There are cases where the existing spec, while it claims to apply, actually is a bad idea. Then we need to document the problem and the solution, and make sure the community agrees to the change. This happens. It usually results in an "updates" indication in the new spec, so folks know that the old one is not complete.

There are cases where a spec is documenting existing practice. IIt can document that practice is different from the spec. It has to do so while carefully being clear that the standards should apply, and that the practice does not match.
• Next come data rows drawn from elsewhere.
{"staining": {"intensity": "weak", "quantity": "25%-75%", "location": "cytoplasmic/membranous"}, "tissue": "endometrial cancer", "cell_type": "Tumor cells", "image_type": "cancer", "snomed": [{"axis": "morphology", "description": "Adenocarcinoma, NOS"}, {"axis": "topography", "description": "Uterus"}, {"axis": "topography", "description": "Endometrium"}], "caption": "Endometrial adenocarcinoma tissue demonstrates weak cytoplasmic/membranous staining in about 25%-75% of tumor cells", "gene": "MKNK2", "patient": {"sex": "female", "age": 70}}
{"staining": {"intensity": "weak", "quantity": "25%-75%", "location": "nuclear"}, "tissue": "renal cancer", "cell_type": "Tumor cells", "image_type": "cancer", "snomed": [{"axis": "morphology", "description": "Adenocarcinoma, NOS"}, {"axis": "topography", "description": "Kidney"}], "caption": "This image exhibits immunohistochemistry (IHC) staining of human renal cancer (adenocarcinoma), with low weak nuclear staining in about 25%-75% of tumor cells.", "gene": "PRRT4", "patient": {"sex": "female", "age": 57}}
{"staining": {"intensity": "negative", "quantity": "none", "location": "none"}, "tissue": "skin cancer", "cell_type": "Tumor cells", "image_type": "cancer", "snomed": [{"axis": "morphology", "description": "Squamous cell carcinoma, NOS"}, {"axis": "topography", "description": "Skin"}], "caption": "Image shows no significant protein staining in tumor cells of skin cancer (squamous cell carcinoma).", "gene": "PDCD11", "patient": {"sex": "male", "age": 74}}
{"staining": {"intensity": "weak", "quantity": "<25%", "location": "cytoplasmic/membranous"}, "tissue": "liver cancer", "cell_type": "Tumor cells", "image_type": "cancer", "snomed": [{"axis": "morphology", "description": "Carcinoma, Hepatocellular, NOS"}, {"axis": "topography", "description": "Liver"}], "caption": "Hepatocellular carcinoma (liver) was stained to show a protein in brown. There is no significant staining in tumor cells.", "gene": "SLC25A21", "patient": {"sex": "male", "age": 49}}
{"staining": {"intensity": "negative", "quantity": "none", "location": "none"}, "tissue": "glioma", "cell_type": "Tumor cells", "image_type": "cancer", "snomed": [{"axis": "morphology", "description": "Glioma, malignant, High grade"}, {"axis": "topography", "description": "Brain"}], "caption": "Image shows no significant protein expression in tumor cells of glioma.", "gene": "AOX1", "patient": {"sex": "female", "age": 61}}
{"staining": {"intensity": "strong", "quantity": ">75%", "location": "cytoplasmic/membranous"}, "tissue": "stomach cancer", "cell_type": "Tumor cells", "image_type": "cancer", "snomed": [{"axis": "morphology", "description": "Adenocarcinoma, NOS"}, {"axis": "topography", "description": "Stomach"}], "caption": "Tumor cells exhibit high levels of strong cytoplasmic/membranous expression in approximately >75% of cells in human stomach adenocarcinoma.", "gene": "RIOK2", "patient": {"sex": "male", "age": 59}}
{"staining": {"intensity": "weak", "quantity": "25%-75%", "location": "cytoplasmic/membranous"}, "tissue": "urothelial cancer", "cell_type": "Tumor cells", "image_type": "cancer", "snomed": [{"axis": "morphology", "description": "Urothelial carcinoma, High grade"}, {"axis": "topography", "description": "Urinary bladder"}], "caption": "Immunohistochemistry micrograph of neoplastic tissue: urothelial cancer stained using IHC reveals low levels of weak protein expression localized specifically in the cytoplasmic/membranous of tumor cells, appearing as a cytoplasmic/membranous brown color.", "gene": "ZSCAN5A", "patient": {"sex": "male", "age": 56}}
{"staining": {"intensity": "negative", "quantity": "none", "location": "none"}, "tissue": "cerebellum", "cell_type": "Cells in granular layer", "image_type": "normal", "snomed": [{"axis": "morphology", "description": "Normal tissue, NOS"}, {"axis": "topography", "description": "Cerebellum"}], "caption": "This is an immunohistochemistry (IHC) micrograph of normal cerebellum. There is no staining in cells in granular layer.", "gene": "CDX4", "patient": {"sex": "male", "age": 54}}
It is often useful to discuss the reasons for the mismatch.

Then there are cases where folks are attempting to standardizea space that has been unclear, under-specified, or a mess, and much of the space does not comply with the specs. That is NOT a good reason to standardize non-compliant behavior.

I can not tell which of those you mean when you say that "Willful violations of other specs where necessary are acceptable."

Yours,
Joel


On 6/16/2011 5:20 AM, Lachlan Hunt wrote:
On 2011-06-16 11:14, Julian Reschke wrote:
On the other hand, you're trying to define a URI scheme. If it's
handling conflicts with the base URI spec, that's a bug. Period. You may
*document* that some UAs have this bug, but you can't change it to be
not a bug.

Theoretical purity is not a priority for the specs I edit. Wilful
violations of other specs where necessary are acceptable.